In the elastic phase post-fire, the bearing capacity of the reinforced joint remains largely comparable to that of the unreinforced joints. However, the ductility, energy dissipation capacity, and ultimate bearing capacity of the reinforced joint demonstrate significant improvements, though this enhancement does not continue with an increasing number of reinforcement layers. The use of two reinforcement layers results in an energy dissipation capacity and ultimate bearing capacity increase of 26.5% and 30.3%, respectively, showcasing an excellent reinforcement effect. These results suggest that the repaired joints effectively regain their original strength and stiffness.
Analysis of the joint’s stress distribution reveals that as the axial compression ratio increases, the high-stress zones at the joint expand. The failure mode also transitions from plastic damage at the joint’s beam end under low axial compression ratios to the column’s crushing failure under high axial compression ratios.

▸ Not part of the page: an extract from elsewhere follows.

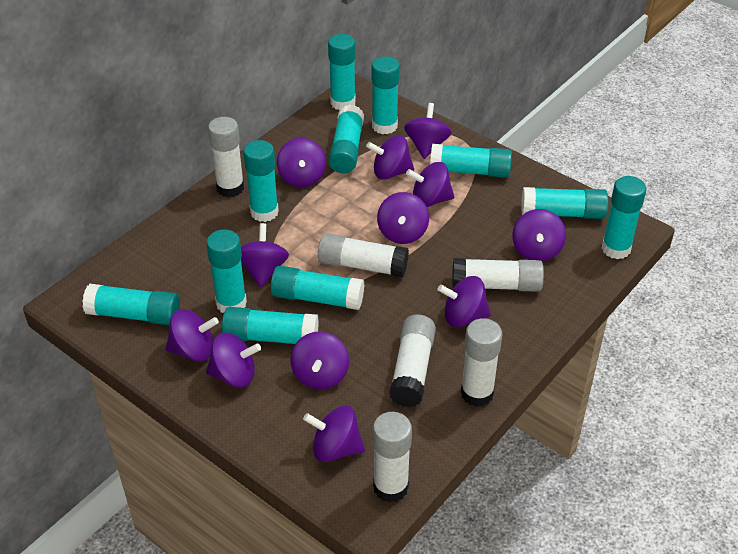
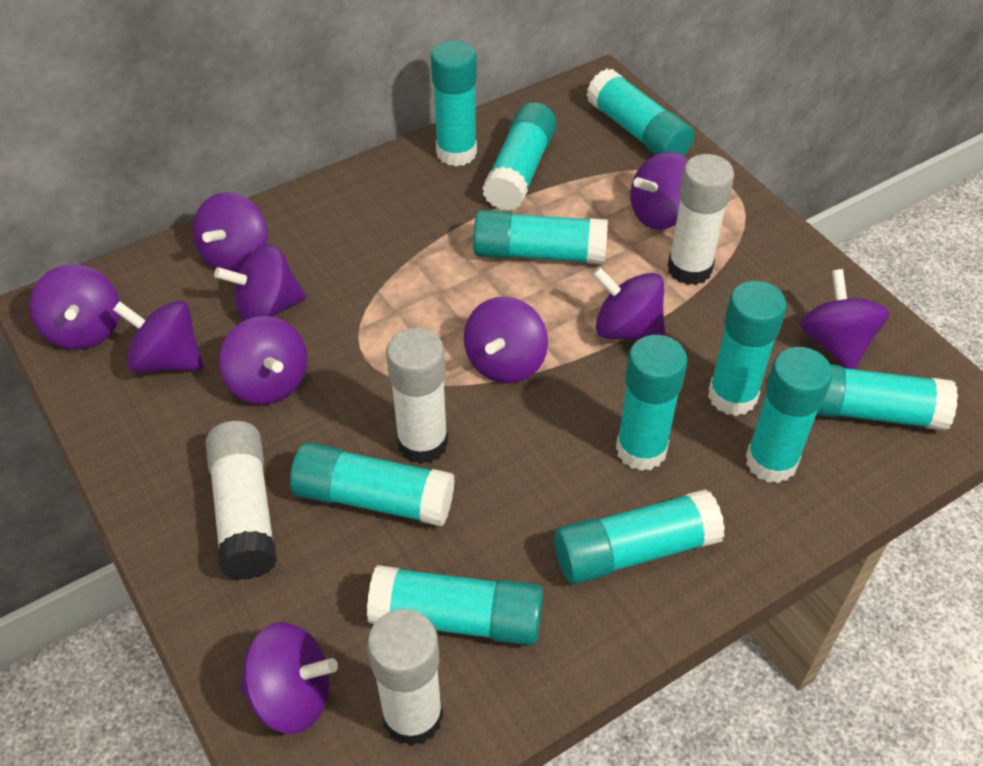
purple spinning top: 12 -> 10
white glue stick: 6 -> 4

Our findings indicate that the use of CFRP is a viable method for strengthening reinforced concrete frame joints post-fire. This approach enhances the mechanical properties of the structure and aligns with sustainable practices of continuous use and development. Future research could explore the impact of the bonding method and the dimensions of CFRP on the mechanical properties of the structure. This could further promote the application of the CFRP reinforcement method in the restoration of building structures.